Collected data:
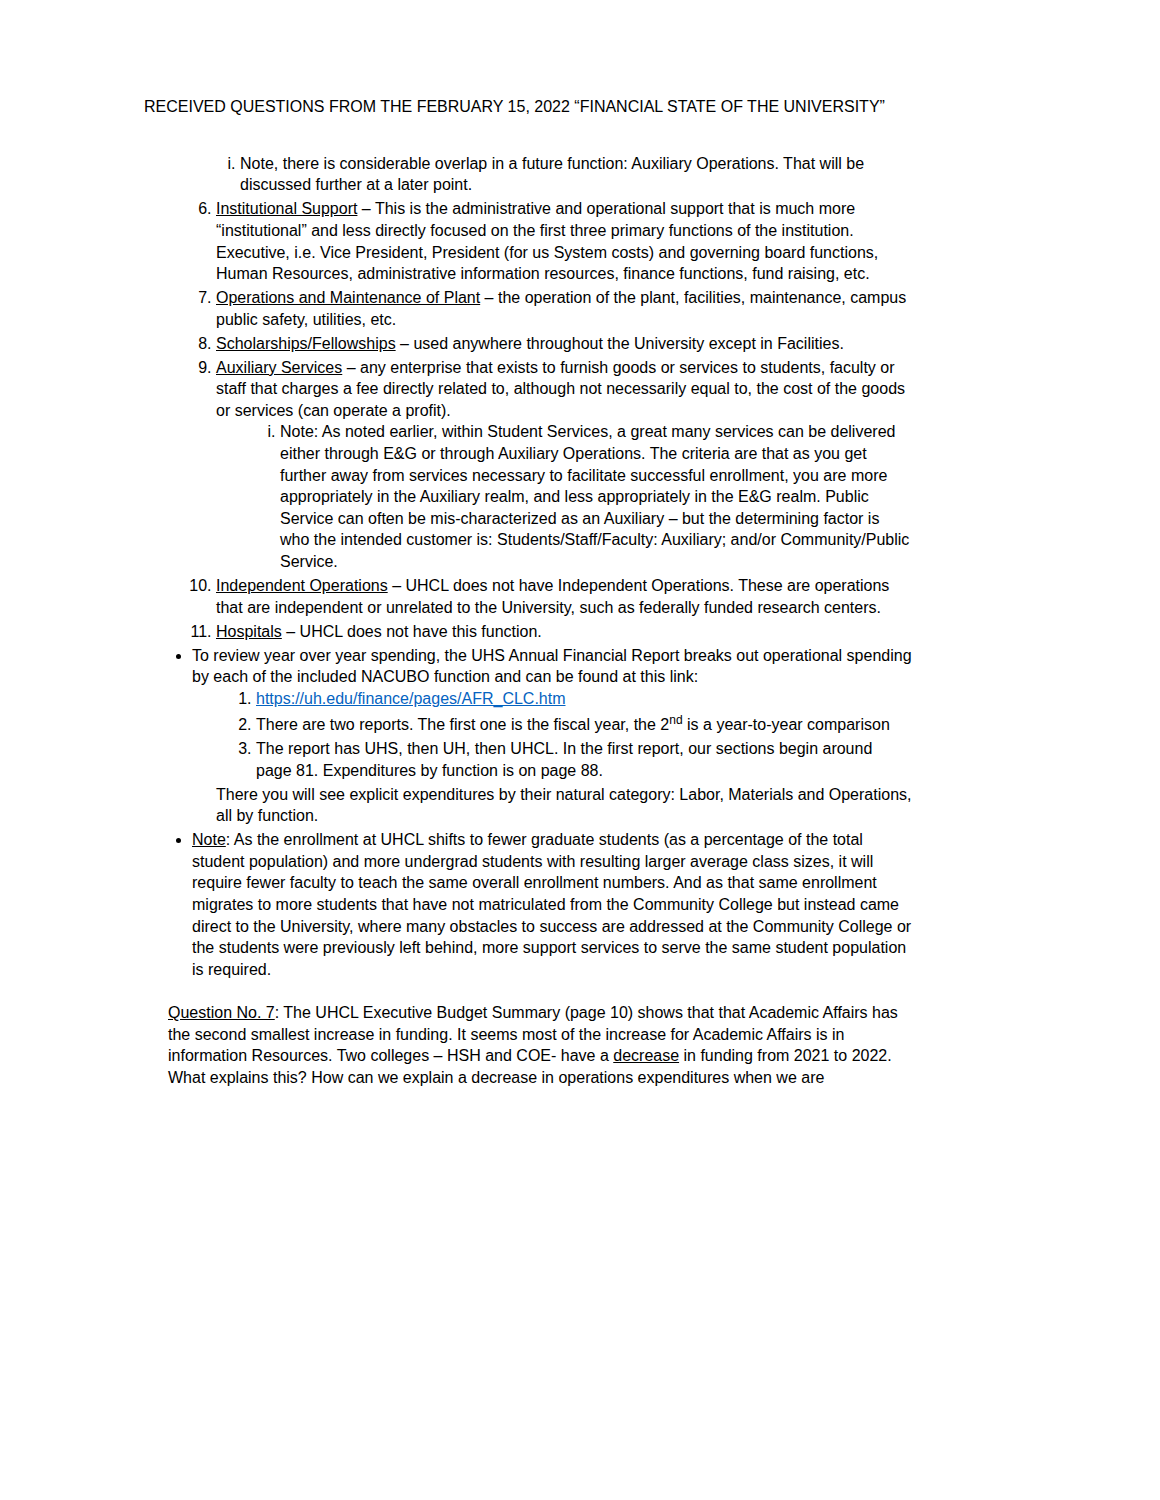RECEIVED QUESTIONS FROM THE FEBRUARY 15, 2022 “FINANCIAL STATE OF THE UNIVERSITY”
Note, there is considerable overlap in a future function: Auxiliary Operations. That will be discussed further at a later point.
Institutional Support – This is the administrative and operational support that is much more “institutional” and less directly focused on the first three primary functions of the institution. Executive, i.e. Vice President, President (for us System costs) and governing board functions, Human Resources, administrative information resources, finance functions, fund raising, etc.
Operations and Maintenance of Plant – the operation of the plant, facilities, maintenance, campus public safety, utilities, etc.
Scholarships/Fellowships – used anywhere throughout the University except in Facilities.
Auxiliary Services – any enterprise that exists to furnish goods or services to students, faculty or staff that charges a fee directly related to, although not necessarily equal to, the cost of the goods or services (can operate a profit).
Note: As noted earlier, within Student Services, a great many services can be delivered either through E&G or through Auxiliary Operations. The criteria are that as you get further away from services necessary to facilitate successful enrollment, you are more appropriately in the Auxiliary realm, and less appropriately in the E&G realm. Public Service can often be mis-characterized as an Auxiliary – but the determining factor is who the intended customer is: Students/Staff/Faculty: Auxiliary; and/or Community/Public Service.
Independent Operations – UHCL does not have Independent Operations. These are operations that are independent or unrelated to the University, such as federally funded research centers.
Hospitals – UHCL does not have this function.
To review year over year spending, the UHS Annual Financial Report breaks out operational spending by each of the included NACUBO function and can be found at this link:
https://uh.edu/finance/pages/AFR_CLC.htm
There are two reports. The first one is the fiscal year, the 2nd is a year-to-year comparison
The report has UHS, then UH, then UHCL. In the first report, our sections begin around page 81. Expenditures by function is on page 88.
There you will see explicit expenditures by their natural category: Labor, Materials and Operations, all by function.
Note: As the enrollment at UHCL shifts to fewer graduate students (as a percentage of the total student population) and more undergrad students with resulting larger average class sizes, it will require fewer faculty to teach the same overall enrollment numbers. And as that same enrollment migrates to more students that have not matriculated from the Community College but instead came direct to the University, where many obstacles to success are addressed at the Community College or the students were previously left behind, more support services to serve the same student population is required.
Question No. 7: The UHCL Executive Budget Summary (page 10) shows that that Academic Affairs has the second smallest increase in funding. It seems most of the increase for Academic Affairs is in information Resources. Two colleges – HSH and COE- have a decrease in funding from 2021 to 2022. What explains this? How can we explain a decrease in operations expenditures when we are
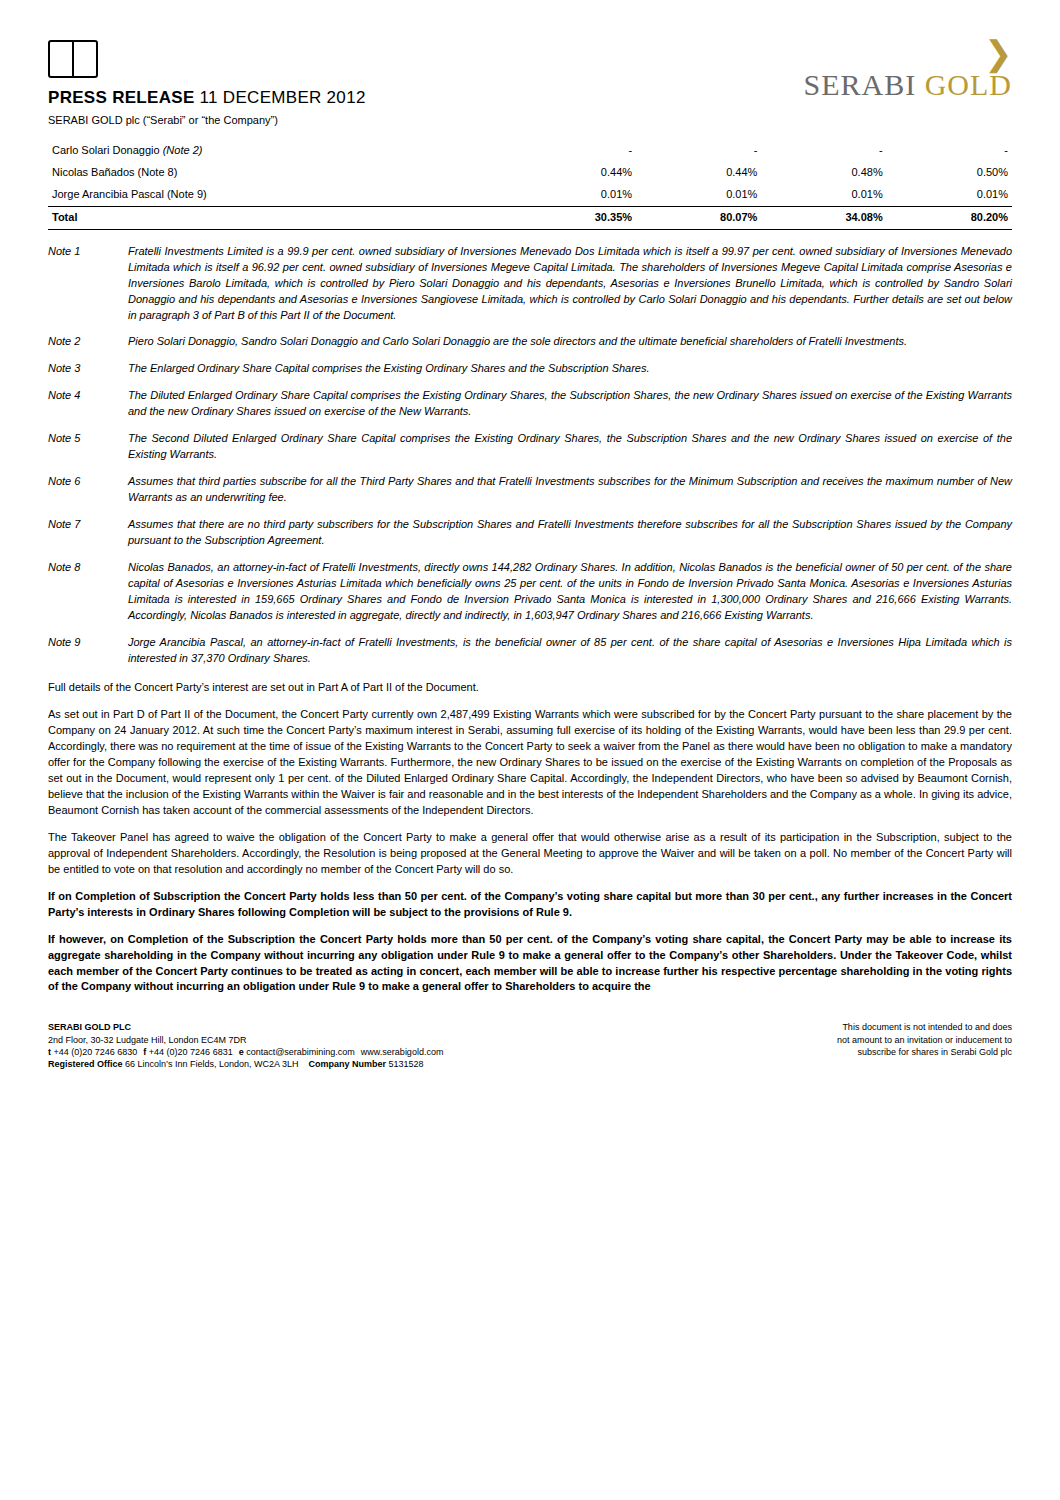PRESS RELEASE 11 DECEMBER 2012
SERABI GOLD plc (“Serabi” or “the Company”)
❯
SERABI GOLD
| Carlo Solari Donaggio (Note 2) | - | - | - | - |
| Nicolas Bañados (Note 8) | 0.44% | 0.44% | 0.48% | 0.50% |
| Jorge Arancibia Pascal (Note 9) | 0.01% | 0.01% | 0.01% | 0.01% |
| Total | 30.35% | 80.07% | 34.08% | 80.20% |
Note 1
Fratelli Investments Limited is a 99.9 per cent. owned subsidiary of Inversiones Menevado Dos Limitada which is itself a 99.97 per cent. owned subsidiary of Inversiones Menevado Limitada which is itself a 96.92 per cent. owned subsidiary of Inversiones Megeve Capital Limitada. The shareholders of Inversiones Megeve Capital Limitada comprise Asesorias e Inversiones Barolo Limitada, which is controlled by Piero Solari Donaggio and his dependants, Asesorias e Inversiones Brunello Limitada, which is controlled by Sandro Solari Donaggio and his dependants and Asesorias e Inversiones Sangiovese Limitada, which is controlled by Carlo Solari Donaggio and his dependants. Further details are set out below in paragraph 3 of Part B of this Part II of the Document.
Note 2
Piero Solari Donaggio, Sandro Solari Donaggio and Carlo Solari Donaggio are the sole directors and the ultimate beneficial shareholders of Fratelli Investments.
Note 3
The Enlarged Ordinary Share Capital comprises the Existing Ordinary Shares and the Subscription Shares.
Note 4
The Diluted Enlarged Ordinary Share Capital comprises the Existing Ordinary Shares, the Subscription Shares, the new Ordinary Shares issued on exercise of the Existing Warrants and the new Ordinary Shares issued on exercise of the New Warrants.
Note 5
The Second Diluted Enlarged Ordinary Share Capital comprises the Existing Ordinary Shares, the Subscription Shares and the new Ordinary Shares issued on exercise of the Existing Warrants.
Note 6
Assumes that third parties subscribe for all the Third Party Shares and that Fratelli Investments subscribes for the Minimum Subscription and receives the maximum number of New Warrants as an underwriting fee.
Note 7
Assumes that there are no third party subscribers for the Subscription Shares and Fratelli Investments therefore subscribes for all the Subscription Shares issued by the Company pursuant to the Subscription Agreement.
Note 8
Nicolas Banados, an attorney-in-fact of Fratelli Investments, directly owns 144,282 Ordinary Shares. In addition, Nicolas Banados is the beneficial owner of 50 per cent. of the share capital of Asesorias e Inversiones Asturias Limitada which beneficially owns 25 per cent. of the units in Fondo de Inversion Privado Santa Monica. Asesorias e Inversiones Asturias Limitada is interested in 159,665 Ordinary Shares and Fondo de Inversion Privado Santa Monica is interested in 1,300,000 Ordinary Shares and 216,666 Existing Warrants. Accordingly, Nicolas Banados is interested in aggregate, directly and indirectly, in 1,603,947 Ordinary Shares and 216,666 Existing Warrants.
Note 9
Jorge Arancibia Pascal, an attorney-in-fact of Fratelli Investments, is the beneficial owner of 85 per cent. of the share capital of Asesorias e Inversiones Hipa Limitada which is interested in 37,370 Ordinary Shares.
Full details of the Concert Party’s interest are set out in Part A of Part II of the Document.
As set out in Part D of Part II of the Document, the Concert Party currently own 2,487,499 Existing Warrants which were subscribed for by the Concert Party pursuant to the share placement by the Company on 24 January 2012. At such time the Concert Party’s maximum interest in Serabi, assuming full exercise of its holding of the Existing Warrants, would have been less than 29.9 per cent. Accordingly, there was no requirement at the time of issue of the Existing Warrants to the Concert Party to seek a waiver from the Panel as there would have been no obligation to make a mandatory offer for the Company following the exercise of the Existing Warrants. Furthermore, the new Ordinary Shares to be issued on the exercise of the Existing Warrants on completion of the Proposals as set out in the Document, would represent only 1 per cent. of the Diluted Enlarged Ordinary Share Capital. Accordingly, the Independent Directors, who have been so advised by Beaumont Cornish, believe that the inclusion of the Existing Warrants within the Waiver is fair and reasonable and in the best interests of the Independent Shareholders and the Company as a whole. In giving its advice, Beaumont Cornish has taken account of the commercial assessments of the Independent Directors.
The Takeover Panel has agreed to waive the obligation of the Concert Party to make a general offer that would otherwise arise as a result of its participation in the Subscription, subject to the approval of Independent Shareholders. Accordingly, the Resolution is being proposed at the General Meeting to approve the Waiver and will be taken on a poll. No member of the Concert Party will be entitled to vote on that resolution and accordingly no member of the Concert Party will do so.
If on Completion of Subscription the Concert Party holds less than 50 per cent. of the Company’s voting share capital but more than 30 per cent., any further increases in the Concert Party’s interests in Ordinary Shares following Completion will be subject to the provisions of Rule 9.
If however, on Completion of the Subscription the Concert Party holds more than 50 per cent. of the Company’s voting share capital, the Concert Party may be able to increase its aggregate shareholding in the Company without incurring any obligation under Rule 9 to make a general offer to the Company’s other Shareholders. Under the Takeover Code, whilst each member of the Concert Party continues to be treated as acting in concert, each member will be able to increase further his respective percentage shareholding in the voting rights of the Company without incurring an obligation under Rule 9 to make a general offer to Shareholders to acquire the
SERABI GOLD PLC
2nd Floor, 30-32 Ludgate Hill, London EC4M 7DR
t +44 (0)20 7246 6830 f +44 (0)20 7246 6831 e contact@serabimining.com www.serabigold.com
Registered Office 66 Lincoln’s Inn Fields, London, WC2A 3LH Company Number 5131528
This document is not intended to and does
not amount to an invitation or inducement to
subscribe for shares in Serabi Gold plc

## TO DO
The full set of entries should be transcribed exactly, pictures left aside.

## ANSWER FOR THIS EXERCISE
RECEIVED QUESTIONS FROM THE FEBRUARY 15, 2022 “FINANCIAL STATE OF THE UNIVERSITY”
Note, there is considerable overlap in a future function: Auxiliary Operations. That will be discussed further at a later point.
Institutional Support – This is the administrative and operational support that is much more “institutional” and less directly focused on the first three primary functions of the institution. Executive, i.e. Vice President, President (for us System costs) and governing board functions, Human Resources, administrative information resources, finance functions, fund raising, etc.
Operations and Maintenance of Plant – the operation of the plant, facilities, maintenance, campus public safety, utilities, etc.
Scholarships/Fellowships – used anywhere throughout the University except in Facilities.
Auxiliary Services – any enterprise that exists to furnish goods or services to students, faculty or staff that charges a fee directly related to, although not necessarily equal to, the cost of the goods or services (can operate a profit).
Note: As noted earlier, within Student Services, a great many services can be delivered either through E&G or through Auxiliary Operations. The criteria are that as you get further away from services necessary to facilitate successful enrollment, you are more appropriately in the Auxiliary realm, and less appropriately in the E&G realm. Public Service can often be mis-characterized as an Auxiliary – but the determining factor is who the intended customer is: Students/Staff/Faculty: Auxiliary; and/or Community/Public Service.
Independent Operations – UHCL does not have Independent Operations. These are operations that are independent or unrelated to the University, such as federally funded research centers.
Hospitals – UHCL does not have this function.
To review year over year spending, the UHS Annual Financial Report breaks out operational spending by each of the included NACUBO function and can be found at this link:
https://uh.edu/finance/pages/AFR_CLC.htm
There are two reports. The first one is the fiscal year, the 2nd is a year-to-year comparison
The report has UHS, then UH, then UHCL. In the first report, our sections begin around page 81. Expenditures by function is on page 88.
There you will see explicit expenditures by their natural category: Labor, Materials and Operations, all by function.
Note: As the enrollment at UHCL shifts to fewer graduate students (as a percentage of the total student population) and more undergrad students with resulting larger average class sizes, it will require fewer faculty to teach the same overall enrollment numbers. And as that same enrollment migrates to more students that have not matriculated from the Community College but instead came direct to the University, where many obstacles to success are addressed at the Community College or the students were previously left behind, more support services to serve the same student population is required.
Question No. 7: The UHCL Executive Budget Summary (page 10) shows that that Academic Affairs has the second smallest increase in funding. It seems most of the increase for Academic Affairs is in information Resources. Two colleges – HSH and COE- have a decrease in funding from 2021 to 2022. What explains this? How can we explain a decrease in operations expenditures when we are
PRESS RELEASE 11 DECEMBER 2012
SERABI GOLD plc (“Serabi” or “the Company”)
❯
SERABI GOLD
| Carlo Solari Donaggio (Note 2) | - | - | - | - |
| Nicolas Bañados (Note 8) | 0.44% | 0.44% | 0.48% | 0.50% |
| Jorge Arancibia Pascal (Note 9) | 0.01% | 0.01% | 0.01% | 0.01% |
| Total | 30.35% | 80.07% | 34.08% | 80.20% |
Note 1
Fratelli Investments Limited is a 99.9 per cent. owned subsidiary of Inversiones Menevado Dos Limitada which is itself a 99.97 per cent. owned subsidiary of Inversiones Menevado Limitada which is itself a 96.92 per cent. owned subsidiary of Inversiones Megeve Capital Limitada. The shareholders of Inversiones Megeve Capital Limitada comprise Asesorias e Inversiones Barolo Limitada, which is controlled by Piero Solari Donaggio and his dependants, Asesorias e Inversiones Brunello Limitada, which is controlled by Sandro Solari Donaggio and his dependants and Asesorias e Inversiones Sangiovese Limitada, which is controlled by Carlo Solari Donaggio and his dependants. Further details are set out below in paragraph 3 of Part B of this Part II of the Document.
Note 2
Piero Solari Donaggio, Sandro Solari Donaggio and Carlo Solari Donaggio are the sole directors and the ultimate beneficial shareholders of Fratelli Investments.
Note 3
The Enlarged Ordinary Share Capital comprises the Existing Ordinary Shares and the Subscription Shares.
Note 4
The Diluted Enlarged Ordinary Share Capital comprises the Existing Ordinary Shares, the Subscription Shares, the new Ordinary Shares issued on exercise of the Existing Warrants and the new Ordinary Shares issued on exercise of the New Warrants.
Note 5
The Second Diluted Enlarged Ordinary Share Capital comprises the Existing Ordinary Shares, the Subscription Shares and the new Ordinary Shares issued on exercise of the Existing Warrants.
Note 6
Assumes that third parties subscribe for all the Third Party Shares and that Fratelli Investments subscribes for the Minimum Subscription and receives the maximum number of New Warrants as an underwriting fee.
Note 7
Assumes that there are no third party subscribers for the Subscription Shares and Fratelli Investments therefore subscribes for all the Subscription Shares issued by the Company pursuant to the Subscription Agreement.
Note 8
Nicolas Banados, an attorney-in-fact of Fratelli Investments, directly owns 144,282 Ordinary Shares. In addition, Nicolas Banados is the beneficial owner of 50 per cent. of the share capital of Asesorias e Inversiones Asturias Limitada which beneficially owns 25 per cent. of the units in Fondo de Inversion Privado Santa Monica. Asesorias e Inversiones Asturias Limitada is interested in 159,665 Ordinary Shares and Fondo de Inversion Privado Santa Monica is interested in 1,300,000 Ordinary Shares and 216,666 Existing Warrants. Accordingly, Nicolas Banados is interested in aggregate, directly and indirectly, in 1,603,947 Ordinary Shares and 216,666 Existing Warrants.
Note 9
Jorge Arancibia Pascal, an attorney-in-fact of Fratelli Investments, is the beneficial owner of 85 per cent. of the share capital of Asesorias e Inversiones Hipa Limitada which is interested in 37,370 Ordinary Shares.
Full details of the Concert Party’s interest are set out in Part A of Part II of the Document.
As set out in Part D of Part II of the Document, the Concert Party currently own 2,487,499 Existing Warrants which were subscribed for by the Concert Party pursuant to the share placement by the Company on 24 January 2012. At such time the Concert Party’s maximum interest in Serabi, assuming full exercise of its holding of the Existing Warrants, would have been less than 29.9 per cent. Accordingly, there was no requirement at the time of issue of the Existing Warrants to the Concert Party to seek a waiver from the Panel as there would have been no obligation to make a mandatory offer for the Company following the exercise of the Existing Warrants. Furthermore, the new Ordinary Shares to be issued on the exercise of the Existing Warrants on completion of the Proposals as set out in the Document, would represent only 1 per cent. of the Diluted Enlarged Ordinary Share Capital. Accordingly, the Independent Directors, who have been so advised by Beaumont Cornish, believe that the inclusion of the Existing Warrants within the Waiver is fair and reasonable and in the best interests of the Independent Shareholders and the Company as a whole. In giving its advice, Beaumont Cornish has taken account of the commercial assessments of the Independent Directors.
The Takeover Panel has agreed to waive the obligation of the Concert Party to make a general offer that would otherwise arise as a result of its participation in the Subscription, subject to the approval of Independent Shareholders. Accordingly, the Resolution is being proposed at the General Meeting to approve the Waiver and will be taken on a poll. No member of the Concert Party will be entitled to vote on that resolution and accordingly no member of the Concert Party will do so.
If on Completion of Subscription the Concert Party holds less than 50 per cent. of the Company’s voting share capital but more than 30 per cent., any further increases in the Concert Party’s interests in Ordinary Shares following Completion will be subject to the provisions of Rule 9.
If however, on Completion of the Subscription the Concert Party holds more than 50 per cent. of the Company’s voting share capital, the Concert Party may be able to increase its aggregate shareholding in the Company without incurring any obligation under Rule 9 to make a general offer to the Company’s other Shareholders. Under the Takeover Code, whilst each member of the Concert Party continues to be treated as acting in concert, each member will be able to increase further his respective percentage shareholding in the voting rights of the Company without incurring an obligation under Rule 9 to make a general offer to Shareholders to acquire the
SERABI GOLD PLC
2nd Floor, 30-32 Ludgate Hill, London EC4M 7DR
t +44 (0)20 7246 6830 f +44 (0)20 7246 6831 e contact@serabimining.com www.serabigold.com
Registered Office 66 Lincoln’s Inn Fields, London, WC2A 3LH Company Number 5131528
This document is not intended to and does
not amount to an invitation or inducement to
subscribe for shares in Serabi Gold plc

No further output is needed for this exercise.